Re: debugging a kernel that doesn't start

2022-09-14 Thread Emmanuel Dreyfus
On Mon, Sep 12, 2022 at 10:56:46PM +0200, Edgar Fuß wrote:
> Probably stupid question: I can switch the machine to UEFI. Is it easier 
> to debug things from there that from a BIOS boot?

My experience on a mac is that it helps a lot. You can printf() during
early boot, until you call UEFI's ExitBootServices. Removing that call
may cause a crash at some time, but it will let you printf() a bit 
further.

-- 
Emmanuel Dreyfus
m...@netbsd.org


Re: debugging a kernel that doesn't start

2022-09-13 Thread Edgar Fuß
> I'm trying to run NetBSD on a Dell PowerEdge R6515, and the kernel is being 
> loaded (PXE or USB) but then the machine hangs hard.
I've made a giant step forward: booting the -current install image from a 
USB key /via UEFI/ works.
Maybe it's a bug in the server's CSM.

Thanks for all the helpful comments anyway.


Re: debugging a kernel that doesn't start

2022-09-13 Thread Kengo NAKAHARA

Hi,

On 2022/09/13 4:17, Edgar Fuß wrote:

I'm trying to run NetBSD on a Dell PowerEdge R6515, and the kernel is being
loaded (PXE or USB) but then the machine hangs hard.

What's the way to debug a kernel that hangs so early that you can't printf
or drop into ddb? I guess that's a phenomenon quite common for a new port
or changes to locore.s (or whatever that's called today), but it's completely
new to me.

I have virtually no clue about PeCee hardware.
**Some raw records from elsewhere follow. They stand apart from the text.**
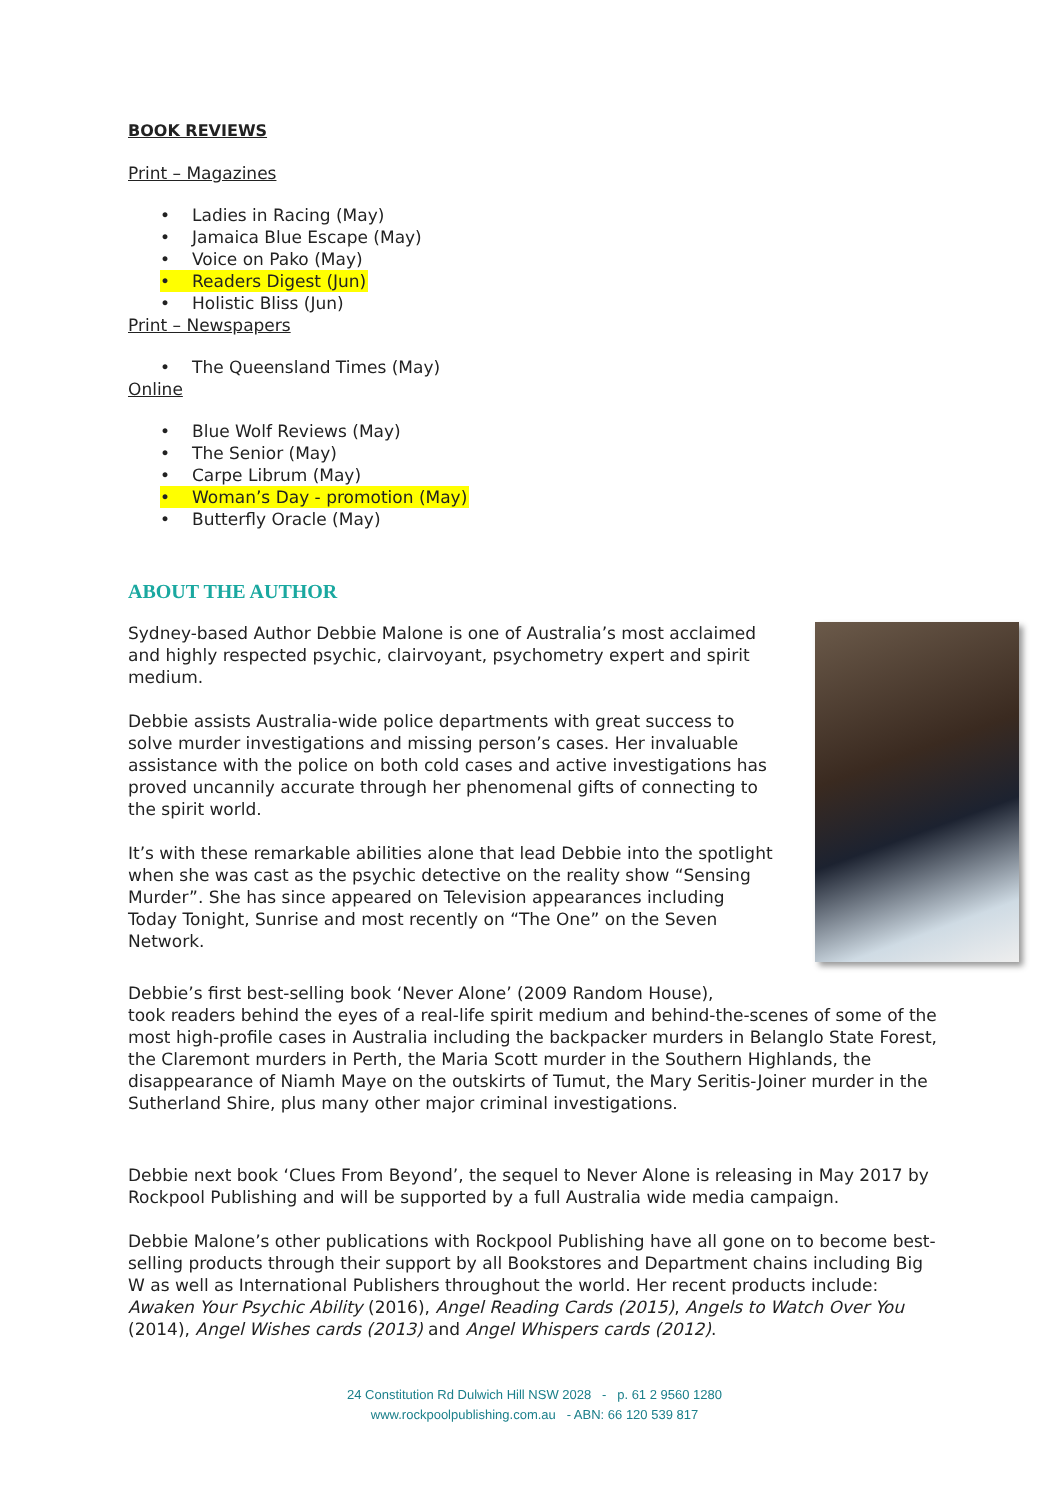BOOK REVIEWS
Print – Magazines
• Ladies in Racing (May)
• Jamaica Blue Escape (May)
• Voice on Pako (May)
• Readers Digest (Jun)
• Holistic Bliss (Jun)
Print – Newspapers
• The Queensland Times (May)
Online
• Blue Wolf Reviews (May)
• The Senior (May)
• Carpe Librum (May)
• Woman’s Day - promotion (May)
• Butterfly Oracle (May)
ABOUT THE AUTHOR
Sydney-based Author Debbie Malone is one of Australia’s most acclaimed and highly respected psychic, clairvoyant, psychometry expert and spirit medium.
Debbie assists Australia-wide police departments with great success to solve murder investigations and missing person’s cases. Her invaluable assistance with the police on both cold cases and active investigations has proved uncannily accurate through her phenomenal gifts of connecting to the spirit world.
It’s with these remarkable abilities alone that lead Debbie into the spotlight when she was cast as the psychic detective on the reality show “Sensing Murder”. She has since appeared on Television appearances including Today Tonight, Sunrise and most recently on “The One” on the Seven Network.
Debbie’s first best-selling book ‘Never Alone’ (2009 Random House),
took readers behind the eyes of a real-life spirit medium and behind-the-scenes of some of the most high-profile cases in Australia including the backpacker murders in Belanglo State Forest, the Claremont murders in Perth, the Maria Scott murder in the Southern Highlands, the disappearance of Niamh Maye on the outskirts of Tumut, the Mary Seritis-Joiner murder in the Sutherland Shire, plus many other major criminal investigations.
Debbie next book ‘Clues From Beyond’, the sequel to Never Alone is releasing in May 2017 by Rockpool Publishing and will be supported by a full Australia wide media campaign.
Debbie Malone’s other publications with Rockpool Publishing have all gone on to become best-selling products through their support by all Bookstores and Department chains including Big W as well as International Publishers throughout the world. Her recent products include: Awaken Your Psychic Ability (2016), Angel Reading Cards (2015), Angels to Watch Over You (2014), Angel Wishes cards (2013) and Angel Whispers cards (2012).
24 Constitution Rd Dulwich Hill NSW 2028 - p. 61 2 9560 1280
www.rockpoolpublishing.com.au - ABN: 66 120 539 817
At the point the kernel is
started, are BIOS routines still available?


If you use -current, I think it may hit the following issue.
http://gnats.netbsd.org/54962

Could you try the patch in PR?


Thanks,

--
//
Internet Initiative Japan Inc.

Device Engineering Section,
Product Division,
Technology Unit

Kengo NAKAHARA 




Re: debugging a kernel that doesn't start

2022-09-13 Thread tlaronde
Le Mon, Sep 12, 2022 at 09:17:52PM +0200, Edgar Fuß a écrit :
> I'm trying to run NetBSD on a Dell PowerEdge R6515, and the kernel is being 
> loaded (PXE or USB) but then the machine hangs hard.
> 
> What's the way to debug a kernel that hangs so early that you can't printf 
> or drop into ddb? I guess that's a phenomenon quite common for a new port 
> or changes to locore.s (or whatever that's called today), but it's completely 
> new to me.
> 
> I have virtually no clue about PeCee hardware. At the point the kernel is 
> started, are BIOS routines still available?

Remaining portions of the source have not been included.